Hypertonic lactate for the treatment of intracranial hypertension in patients with acute brain injury

Hypertonic lactate (HL) is emerging as alternative treatment of intracranial hypertension following acute brain injury (ABI), but comparative studies are limited. Here, we examined the effectiveness of HL on main cerebral and systemic physiologic variables, and further compared it to that of standard hypertonic saline (HS). Retrospective cohort analysis of ABI subjects who received sequential osmotherapy with 7.5% HS followed by HL—given at equi-osmolar (2400 mOsmol/L) and isovolumic (1.5 mL/kg) bolus doses—to reduce sustained elevations of ICP (> 20 mmHg).
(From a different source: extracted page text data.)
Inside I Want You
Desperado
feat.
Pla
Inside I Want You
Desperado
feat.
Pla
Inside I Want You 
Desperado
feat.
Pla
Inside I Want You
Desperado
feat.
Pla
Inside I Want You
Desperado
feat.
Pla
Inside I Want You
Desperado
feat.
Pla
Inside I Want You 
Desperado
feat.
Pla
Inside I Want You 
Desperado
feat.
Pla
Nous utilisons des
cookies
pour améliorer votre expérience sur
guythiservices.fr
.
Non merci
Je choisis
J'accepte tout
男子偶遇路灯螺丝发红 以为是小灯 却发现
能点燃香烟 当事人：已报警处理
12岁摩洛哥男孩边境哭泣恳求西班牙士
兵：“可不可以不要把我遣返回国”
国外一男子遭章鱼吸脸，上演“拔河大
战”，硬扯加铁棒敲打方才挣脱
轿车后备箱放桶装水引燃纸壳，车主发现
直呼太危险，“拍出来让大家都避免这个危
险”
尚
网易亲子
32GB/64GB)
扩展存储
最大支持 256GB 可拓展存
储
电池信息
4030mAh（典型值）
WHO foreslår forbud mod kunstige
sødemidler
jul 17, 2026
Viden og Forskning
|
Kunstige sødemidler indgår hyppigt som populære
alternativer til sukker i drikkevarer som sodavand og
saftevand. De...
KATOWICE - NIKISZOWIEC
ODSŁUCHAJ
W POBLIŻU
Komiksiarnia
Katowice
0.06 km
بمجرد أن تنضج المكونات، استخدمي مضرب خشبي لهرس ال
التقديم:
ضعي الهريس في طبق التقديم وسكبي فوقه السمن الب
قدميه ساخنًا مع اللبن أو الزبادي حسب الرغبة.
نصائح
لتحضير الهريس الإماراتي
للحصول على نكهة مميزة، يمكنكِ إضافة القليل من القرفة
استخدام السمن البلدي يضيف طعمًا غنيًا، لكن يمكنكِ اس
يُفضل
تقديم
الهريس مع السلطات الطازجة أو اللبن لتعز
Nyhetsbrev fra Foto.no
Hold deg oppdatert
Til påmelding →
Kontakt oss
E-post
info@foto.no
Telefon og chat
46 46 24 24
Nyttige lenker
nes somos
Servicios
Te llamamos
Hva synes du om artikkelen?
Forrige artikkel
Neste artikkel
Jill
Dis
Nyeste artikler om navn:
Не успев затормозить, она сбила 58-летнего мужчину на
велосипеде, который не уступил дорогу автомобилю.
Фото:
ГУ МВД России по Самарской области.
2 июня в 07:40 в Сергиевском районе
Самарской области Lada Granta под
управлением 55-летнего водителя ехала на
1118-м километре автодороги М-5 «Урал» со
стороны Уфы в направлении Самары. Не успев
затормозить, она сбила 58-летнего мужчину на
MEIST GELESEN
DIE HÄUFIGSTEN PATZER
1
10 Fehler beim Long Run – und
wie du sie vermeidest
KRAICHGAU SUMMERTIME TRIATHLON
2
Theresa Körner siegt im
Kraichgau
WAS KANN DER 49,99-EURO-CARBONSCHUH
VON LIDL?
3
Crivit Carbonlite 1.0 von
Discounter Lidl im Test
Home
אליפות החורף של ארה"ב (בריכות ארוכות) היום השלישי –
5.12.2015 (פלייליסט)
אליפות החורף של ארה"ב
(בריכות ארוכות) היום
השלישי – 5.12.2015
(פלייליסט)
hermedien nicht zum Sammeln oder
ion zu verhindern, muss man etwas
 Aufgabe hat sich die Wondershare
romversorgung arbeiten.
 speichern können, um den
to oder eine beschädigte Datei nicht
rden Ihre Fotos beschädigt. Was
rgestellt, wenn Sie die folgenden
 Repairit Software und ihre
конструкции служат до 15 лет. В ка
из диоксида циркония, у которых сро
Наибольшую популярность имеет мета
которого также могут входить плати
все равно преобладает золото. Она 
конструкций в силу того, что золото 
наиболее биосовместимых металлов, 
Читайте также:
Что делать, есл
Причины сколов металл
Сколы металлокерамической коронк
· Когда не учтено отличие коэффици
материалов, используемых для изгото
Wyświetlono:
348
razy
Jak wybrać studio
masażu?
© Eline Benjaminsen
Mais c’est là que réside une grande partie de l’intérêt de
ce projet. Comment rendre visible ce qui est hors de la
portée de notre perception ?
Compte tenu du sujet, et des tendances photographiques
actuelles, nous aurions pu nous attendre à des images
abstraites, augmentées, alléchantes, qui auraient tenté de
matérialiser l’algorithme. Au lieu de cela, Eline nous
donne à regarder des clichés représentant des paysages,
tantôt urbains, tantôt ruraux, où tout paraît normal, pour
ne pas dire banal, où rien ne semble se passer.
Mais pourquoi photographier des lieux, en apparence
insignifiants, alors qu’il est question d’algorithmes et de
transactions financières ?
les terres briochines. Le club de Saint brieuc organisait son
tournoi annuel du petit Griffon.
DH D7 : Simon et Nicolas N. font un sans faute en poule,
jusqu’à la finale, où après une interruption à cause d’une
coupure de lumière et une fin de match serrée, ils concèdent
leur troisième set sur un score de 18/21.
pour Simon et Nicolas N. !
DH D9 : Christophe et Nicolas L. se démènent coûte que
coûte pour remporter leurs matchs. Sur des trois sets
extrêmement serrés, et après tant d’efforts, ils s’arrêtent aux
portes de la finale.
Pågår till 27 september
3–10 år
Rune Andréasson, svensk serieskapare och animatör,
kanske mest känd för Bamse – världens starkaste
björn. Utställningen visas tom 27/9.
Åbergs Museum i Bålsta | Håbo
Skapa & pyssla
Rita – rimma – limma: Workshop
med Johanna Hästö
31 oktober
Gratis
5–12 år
The effect of HL on brain (intracranial pressure [ICP], brain tissue PO(2) [PbtO(2)], cerebral microdialysis [CMD] glucose and lactate/pyruvate ratio [LPR]) and blood (chloride, pH) variables was examined at different time-points (30, 60, 90, 120 min vs. baseline), and compared to that of HS. A total of 34 treatments among 17 consecutive subjects (13 traumatic brain injury [TBI], 4 non-TBI) were studied. Both agents significantly reduced ICP (p < 0.001, at all time-points tested): when comparing treatment effectiveness, absolute ICP decrease in mmHg and the duration of treatment effect (median time with ICP < 20 mmHg following osmotherapy 183 [108–257] vs. 150 [111–419] min) did not differ significantly between HL and HS (all p > 0.2). None of the treatment had statistically significant effects on PbtO(2) and CMD biomarkers. Treatment with HL did not cause hyperchloremia and resulted in a more favourable systemic chloride balance than HS (Δ blood chloride − 1 ± 2.5 vs. + 4 ± 3 mmol/L; p < 0.001). This is the first clinical study showing that HL has comparative effectiveness than HS for the treatment of intracranial hypertension, while at the same time avoiding hyperchloremic acidosis. Both agents had no significant effect on cerebral oxygenation and metabolism.